Consider these two images:

They both show the same problem - the lack of representation of all the votes in the council elections in the number of seats allocated to each party. But the second chart, with the bars, allows you to immediately see the vote share for each party. The first, with 3D pies, exaggerates the size of the pies at the front, and makes it impossible to see the distribution of the smaller parties without referring to all the detail in the key. In the second you can see at a glance the ordering and size of the parties. (The pie chart is also technically not correct, as it forces the 7 parties' share to add up to 100%, which of course they don't, because there were other candidates standing, plus spoiled papers and so on. The bar chart doesn't force this.)

The case seems pretty clear to me - a party that obtained around half the available votes was rewarded with all but one of the available seats. And the LibDem electoral meltdown involved them obtaining around 9% of the votes. The Tories got about 12% and also obtained no seats. Poor old People Before Profit, with almost 13,000 votes, about 7% of the voting share, also came away with nothing to show for it. Clearly Labour are the dominant party, however you look at it, but I argue that a balanced council is much better for scrutiny than one with only a single opposition councillor. And as for bloggers providing that scrutiny, when the council were asked when the next public questions (and chance for us to scrutinise) would be, we were told September. Bearing in mind the last full council meeting was in February, that's 7 months where we can't scrutinise the council in public. Hopeless.
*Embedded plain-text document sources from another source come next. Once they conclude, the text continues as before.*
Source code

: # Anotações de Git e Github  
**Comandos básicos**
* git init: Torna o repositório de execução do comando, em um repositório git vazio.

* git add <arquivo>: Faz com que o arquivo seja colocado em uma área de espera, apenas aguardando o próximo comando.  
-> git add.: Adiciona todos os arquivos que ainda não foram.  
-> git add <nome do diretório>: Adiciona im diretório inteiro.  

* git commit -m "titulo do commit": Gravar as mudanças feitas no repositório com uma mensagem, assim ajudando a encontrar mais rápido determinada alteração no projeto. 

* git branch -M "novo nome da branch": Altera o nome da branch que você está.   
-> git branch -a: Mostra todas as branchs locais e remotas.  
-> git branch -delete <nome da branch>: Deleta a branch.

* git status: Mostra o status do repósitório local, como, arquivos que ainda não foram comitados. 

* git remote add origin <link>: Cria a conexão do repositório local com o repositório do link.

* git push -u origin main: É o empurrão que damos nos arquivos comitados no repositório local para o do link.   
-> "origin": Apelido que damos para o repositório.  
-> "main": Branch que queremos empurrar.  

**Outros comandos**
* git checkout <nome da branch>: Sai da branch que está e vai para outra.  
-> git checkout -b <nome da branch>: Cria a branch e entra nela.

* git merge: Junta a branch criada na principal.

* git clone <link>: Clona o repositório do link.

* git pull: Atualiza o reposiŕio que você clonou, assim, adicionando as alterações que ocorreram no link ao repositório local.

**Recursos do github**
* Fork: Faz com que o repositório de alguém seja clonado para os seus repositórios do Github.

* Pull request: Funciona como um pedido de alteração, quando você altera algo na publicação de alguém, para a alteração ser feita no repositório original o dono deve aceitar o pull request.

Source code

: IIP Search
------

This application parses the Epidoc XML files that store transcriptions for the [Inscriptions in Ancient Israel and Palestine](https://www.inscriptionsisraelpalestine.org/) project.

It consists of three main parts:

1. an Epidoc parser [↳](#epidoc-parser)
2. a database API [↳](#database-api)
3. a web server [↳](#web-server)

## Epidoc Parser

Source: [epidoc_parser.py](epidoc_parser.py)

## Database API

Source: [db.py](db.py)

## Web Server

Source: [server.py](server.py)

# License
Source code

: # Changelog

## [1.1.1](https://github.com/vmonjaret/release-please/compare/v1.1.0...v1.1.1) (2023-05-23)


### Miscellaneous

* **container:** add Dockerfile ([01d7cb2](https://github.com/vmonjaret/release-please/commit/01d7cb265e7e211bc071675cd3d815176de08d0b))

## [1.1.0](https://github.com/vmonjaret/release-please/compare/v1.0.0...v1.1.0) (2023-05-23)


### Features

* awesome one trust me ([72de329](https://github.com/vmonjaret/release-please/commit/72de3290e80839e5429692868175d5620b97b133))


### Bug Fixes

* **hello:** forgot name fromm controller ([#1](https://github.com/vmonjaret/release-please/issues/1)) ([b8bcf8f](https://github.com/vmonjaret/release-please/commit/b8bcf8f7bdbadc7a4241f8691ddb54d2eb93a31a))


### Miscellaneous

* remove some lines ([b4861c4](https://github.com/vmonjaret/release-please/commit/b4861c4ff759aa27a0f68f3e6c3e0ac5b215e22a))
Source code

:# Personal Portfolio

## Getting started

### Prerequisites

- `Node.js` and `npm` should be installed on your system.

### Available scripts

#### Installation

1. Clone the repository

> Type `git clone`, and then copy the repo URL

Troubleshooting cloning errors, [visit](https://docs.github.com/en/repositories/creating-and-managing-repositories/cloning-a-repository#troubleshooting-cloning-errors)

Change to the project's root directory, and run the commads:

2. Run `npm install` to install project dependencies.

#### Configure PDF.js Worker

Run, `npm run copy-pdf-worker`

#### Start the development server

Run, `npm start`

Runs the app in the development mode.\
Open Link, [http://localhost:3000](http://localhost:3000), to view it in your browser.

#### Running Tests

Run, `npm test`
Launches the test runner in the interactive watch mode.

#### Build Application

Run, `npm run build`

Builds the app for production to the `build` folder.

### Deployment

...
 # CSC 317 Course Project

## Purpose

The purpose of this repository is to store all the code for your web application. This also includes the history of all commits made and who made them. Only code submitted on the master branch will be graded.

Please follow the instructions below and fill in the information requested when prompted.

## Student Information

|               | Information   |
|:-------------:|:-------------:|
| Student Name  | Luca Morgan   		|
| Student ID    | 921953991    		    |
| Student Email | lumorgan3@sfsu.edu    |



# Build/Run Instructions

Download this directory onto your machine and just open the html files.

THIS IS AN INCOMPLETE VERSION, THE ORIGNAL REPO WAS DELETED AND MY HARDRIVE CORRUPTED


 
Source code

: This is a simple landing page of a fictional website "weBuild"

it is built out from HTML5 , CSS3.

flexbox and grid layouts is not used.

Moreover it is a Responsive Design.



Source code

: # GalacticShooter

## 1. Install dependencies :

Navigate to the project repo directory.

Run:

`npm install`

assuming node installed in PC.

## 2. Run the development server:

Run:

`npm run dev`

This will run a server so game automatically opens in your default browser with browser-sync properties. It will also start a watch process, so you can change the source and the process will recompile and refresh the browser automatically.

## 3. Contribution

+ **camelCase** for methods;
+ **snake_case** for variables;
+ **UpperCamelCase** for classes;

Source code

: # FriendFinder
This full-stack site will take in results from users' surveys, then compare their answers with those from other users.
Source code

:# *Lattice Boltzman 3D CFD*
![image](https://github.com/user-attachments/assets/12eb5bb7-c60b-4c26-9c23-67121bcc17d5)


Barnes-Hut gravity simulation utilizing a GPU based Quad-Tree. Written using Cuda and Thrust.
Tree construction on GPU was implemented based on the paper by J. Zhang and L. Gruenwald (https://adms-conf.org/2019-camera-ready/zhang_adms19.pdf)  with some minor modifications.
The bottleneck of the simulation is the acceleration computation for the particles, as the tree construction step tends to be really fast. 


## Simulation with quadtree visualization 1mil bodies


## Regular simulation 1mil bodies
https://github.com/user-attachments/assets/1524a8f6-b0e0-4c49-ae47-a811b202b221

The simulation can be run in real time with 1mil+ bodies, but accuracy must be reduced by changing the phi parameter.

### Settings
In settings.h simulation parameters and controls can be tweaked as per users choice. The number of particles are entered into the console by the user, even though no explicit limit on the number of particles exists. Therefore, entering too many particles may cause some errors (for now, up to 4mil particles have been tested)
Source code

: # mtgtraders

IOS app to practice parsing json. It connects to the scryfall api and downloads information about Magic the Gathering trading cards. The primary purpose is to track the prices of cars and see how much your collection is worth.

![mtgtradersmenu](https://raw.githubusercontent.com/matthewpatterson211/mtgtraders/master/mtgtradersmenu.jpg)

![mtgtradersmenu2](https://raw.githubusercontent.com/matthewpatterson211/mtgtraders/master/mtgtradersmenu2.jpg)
And what about the celebration of the single Green councillor that we've seen all about the place? The Green share of the vote in Lewisham in 2006, when they had 6 councillors, was 16%. It's now also 16%, but they have 1 councillor. I'm not sure that's a great cause for celebration.

{ETA: thanks to Lewisham Green Party for typing in all the data from the pdf files the council put online with the results, modern government eh? And also thanks for producing the charts from the data!}


Anonymous said...

Clare, proportional representation would be totally inappropriate for a local election as it would not take into account the work of local activists in individual wards There are individuals across each party in each ward who have a strong personal vote which draw a large number of people in localised pockets to vote for them, this would be completely lost if you went to a pr system. Additionally to use figures from a plurality at large election to make a point for proportional representation is statistically irresponsible. It is like comparing apples and pears, for the analysis to be statistically sound you must only compare like for like, the graph produced by the Green Party is in reality useless. The only way you can have any meaningful analysis is if you have all the ballots and look at the block voting. I suggest that you refer to Patterns of Democracy by Arend Lijphart as a starting point into studying different political systems and voting patterns.

max said...

And I always thought Labour were against PR and for FPTP because it's good for them, it turns out it's out of good heart and respect for the little man that puts in the work knocking on doors in the wards.

Clare said...

There are options on PR that would allow a mixture of candidates linked to wards and a list vote, similar to that used in the London assembly. It's not an "all or nothing" approach.

I agree the issue of block votes and split ballots isn't tackled by simply looking at vote share, but vote share gives an idea.

Anonymous said...

Minor nit - on the second bar chart, I'd be inclined to keep the bars the same width as the first for consistency and to avoid the sense of existential unease I get from the second one which misleads the heart by showing a greater area.